Area of increased focal intake- Hot nodule/area ( risk of malignancy- <5%), Decrease uptake / non functional area – Cold nodule ( risk of malignancy- 15-20%). Indications of Thyroid scan- In pateints of hyperthyroidism – differentiate between differnt causes of hyperthyroidism  , to see distribution activity in mixed picture hyperthyroidism. Ectopic thyroid. Thyroid cancer- to look for residula disease or recurrent disease.

Thyroid Scan
  • Graves disease-uniformly increased uptake. Toxic adenoma- single area of incresed uptake. Thyroiditis- uniformly decreased uptake. Toxic Nodular goitre- mixed/ patchy distribution where there are  multiple area of incresed uptake and decresed uptake

Cross-sectional imaging: 

1.CT or MRI

  • For certain indications, cross-section imaging is performed. Provides good anatomical images of the thyroid gland about the surrounding structure, especially the surrounding structure of the aerodigestive tract, such as the esophagus and trachea. It also tells about the surrounding structure of the muscles and evenly surrounding vessels.  Cross-section imaging is better than ultrasound in evaluating infra clavicular mediastinum. Indications: Retro sternal goiter (NCCT) and advanced or Locally advanced thyroid cancer (CECT).  For cross-section imaging, CT is widely preferred because of its easy interpretation and we order CT from skull base to the Tracheal bifurcation.

2.PET Scan

  • It is useful in thyroid cancer which has become refractory to radioactive iodine. It is used in high risk or recurrent thyroid cancers.  35% of nodules picked at PET scans are more likely to be malignant. 
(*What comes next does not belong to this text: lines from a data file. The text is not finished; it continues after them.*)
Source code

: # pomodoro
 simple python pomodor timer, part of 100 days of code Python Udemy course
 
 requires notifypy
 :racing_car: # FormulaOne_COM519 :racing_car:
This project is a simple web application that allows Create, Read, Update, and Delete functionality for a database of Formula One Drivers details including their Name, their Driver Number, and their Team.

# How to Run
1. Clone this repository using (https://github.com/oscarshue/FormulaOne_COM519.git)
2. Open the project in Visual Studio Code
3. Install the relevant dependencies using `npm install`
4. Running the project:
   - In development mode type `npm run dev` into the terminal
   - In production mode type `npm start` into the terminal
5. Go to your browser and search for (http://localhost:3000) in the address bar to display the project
Frequently Asked Questions(FAQ)

What is an adequate FNAC?

The adequate FNAC is defined as the six groups of follicular cells containing at least 10-15 cells from 2 aspirates.

What is the weight of the thyroid?

The thyroid weighs around 20 grams. Thyroid Gland is made of two lobes, one is on the right and the other is on the left.
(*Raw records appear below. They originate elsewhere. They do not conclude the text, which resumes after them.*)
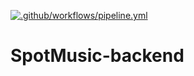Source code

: [![.github/workflows/pipeline.yml](https://github.com/Hackaton-fiap-2023-g4/SpotMusic-backend/actions/workflows/pipeline.yml/badge.svg)](https://github.com/Hackaton-fiap-2023-g4/SpotMusic-backend/actions/workflows/pipeline.yml)

# SpotMusic-backend
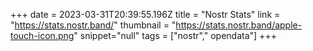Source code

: +++
date = 2023-03-31T20:39:55.196Z
title = "Nostr Stats"
link = "https://stats.nostr.band/"
thumbnail = "https://stats.nostr.band/apple-touch-icon.png"
snippet="null"
tags = ["nostr"," opendata"]
+++

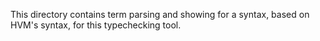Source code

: This directory contains term parsing and showing for a syntax, based on HVM's syntax, for this typechecking tool.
Which is the short vein of the thyroid gland with variable locations?

The middle thyroid vein is very important, and it is a short vein with variable locations.

Where does the middle thyroid vein drain?

It drains into the internal jugular vein.

Which is the most reliable, sensitive, and first-line screening investigation for thyroid pathology?

TSH is the most reliable, sensitive, first-line thyroid pathology screening investigation.

What is the drawback of FNAC?

FNAC cannot distinguish between a follicular adenoma or a follicular carcinoma.

What is a thyroglossal cyst?

A thyroglossal cyst is a cyst arising in the remnant of the thyroglossal duct when there Is a failure of absorption of the thyroglossal duct either completely or partially.

What is the right recurrent laryngeal nerve?

The right recurrent laryngeal nerve has a shorter and more oblique course than the left recurrent laryngeal nerve.